- Born: 11 November 1834 Coteau du Lac, Lower Canada
- Died: 16 March 1925 (aged 90)
- Occupation: Publisher

= Richard Butler (publisher) =

Richard Butler (born 11 November 1834 at Coteau du Lac, Lower Canada - 16 March 1925) was an editor, publisher, journalist and U.S. vice-consul in Hamilton, Ontario.

==Life==
His parents had been born in Ireland and arrived in Canada a few months before his birth. He worked from childhood, so he had little formal education. He worked first as a confectioner and baker in Montreal, and secured a job with the Montreal Herald when he was twelve years old. This enabled him to help his mother raise Butler and his three siblings, after his father had died suddenly when serving in the British 24th Foot Regiment stationed in Canada.
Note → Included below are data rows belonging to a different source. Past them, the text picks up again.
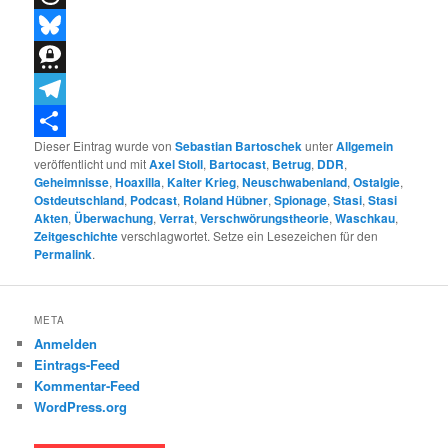
Threads
Bluesky
Threema
Telegram
Dieser Eintrag wurde von
Sebastian Bartoschek
unter
Allgemein
Teilen
veröffentlicht und mit
Axel Stoll
,
Bartocast
,
Betrug
,
DDR
,
Geheimnisse
,
Hoaxilla
,
Kalter Krieg
,
Neuschwabenland
,
Ostalgie
,
Ostdeutschland
,
Podcast
,
Roland Hübner
,
Spionage
,
Stasi
,
Stasi
Akten
,
Überwachung
,
Verrat
,
Verschwörungstheorie
,
Waschkau
,
Zeitgeschichte
verschlagwortet. Setze ein Lesezeichen für den
Permalink
.
META
Anmelden
Eintrags-Feed
Kommentar-Feed
WordPress.org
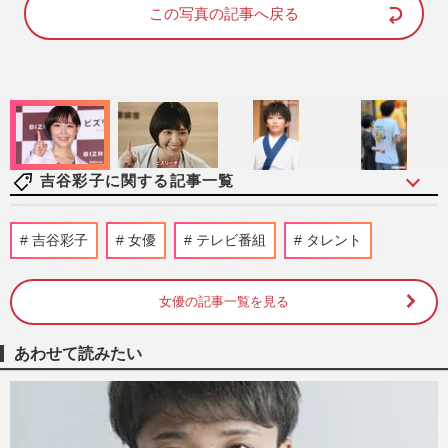
d
e
この写真の記事へ戻る
:
9
6
.
2
4
%
吉谷彩子に関する記事一覧
竹内涼真と三吉彩花破局に冷ややかな声
吉谷彩子
女優
テレビ番組
タレント
【吉谷彩子との金銭トラブル】が再注目
週刊女性PRIME
2024/10/28
女優の記事一覧を見る
松本まりか、吉谷彩子、今クールの深夜ド
あわせて読みたい
ラマに「不倫モノ」が5本乱立、昭和・平
成不倫ドラマとの違い
週刊女性2024年9月3日号
2024/8/20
His experience working for newspapers continued after the family moved to London, Ontario, where he found work for the London Free Press. He also gained experience in Hamilton working at the Journal and Express office. Butler moved to the United States in 1852 at the age of seventeen, working in Rochester, New York for the Rochester Union. In 1854 he returned to Hamilton, where he helped establish a union for printers. By 1859 he had worked his way up to an assistant foreman at the Christian Advocate.

He returned to the United States in time to be listed in the 1860 census as a resident of Cincinnati, Ohio, where he worked as a printer.

In 1862, he became editor of the Oxford Citizen, a newspaper in Oxford, Ohio, which he sold in 1870. He also operated a printing business there. During his Oxford years, Butler was active in a fraternal temperance society called the Good Templars and spent a few months in the Union Army. In 1915 he published a short history of early Oxford called Ancient Oxford. First appearing in a newspaper, it was later published as a short book.

In 1870, Butler bought a newspaper in Oberlin, Ohio which proved to be a mistake. Oberlin College wanted a religious paper. After two years Butler sold the newspaper, and shortly afterwards became city editor of the Burlington Hawkeye in Burlington, Iowa. Eventually he moved to Illinois, where he bought the Clinton Public and was its editor and publisher for twenty-five years.

In 1897, after selling the Public, he returned to Canada once again where (as an ardent Republican) he was appointed to the position of U.S. vice-consul in the Ontario city of Hamilton, a position he held for eighteen years. At the same time was employed by the town's newspaper, the Hamilton Spectator, and wrote a column on the history of Hamilton for the Saturday edition of the paper, titled "Saturday Musings". The column appeared under the pen name of The Muser.

==Tribute==
The Butler neighbourhood in Hamilton Mountain is named after him. It is bounded by Stone Church Road East (north), Rymal Road East (south), Upper Wentworth Street (west) and Upper Sherman Street (east). Landmarks in this neighbourhood include St. Jean de Brebeuf High School and Billy Sherring Park.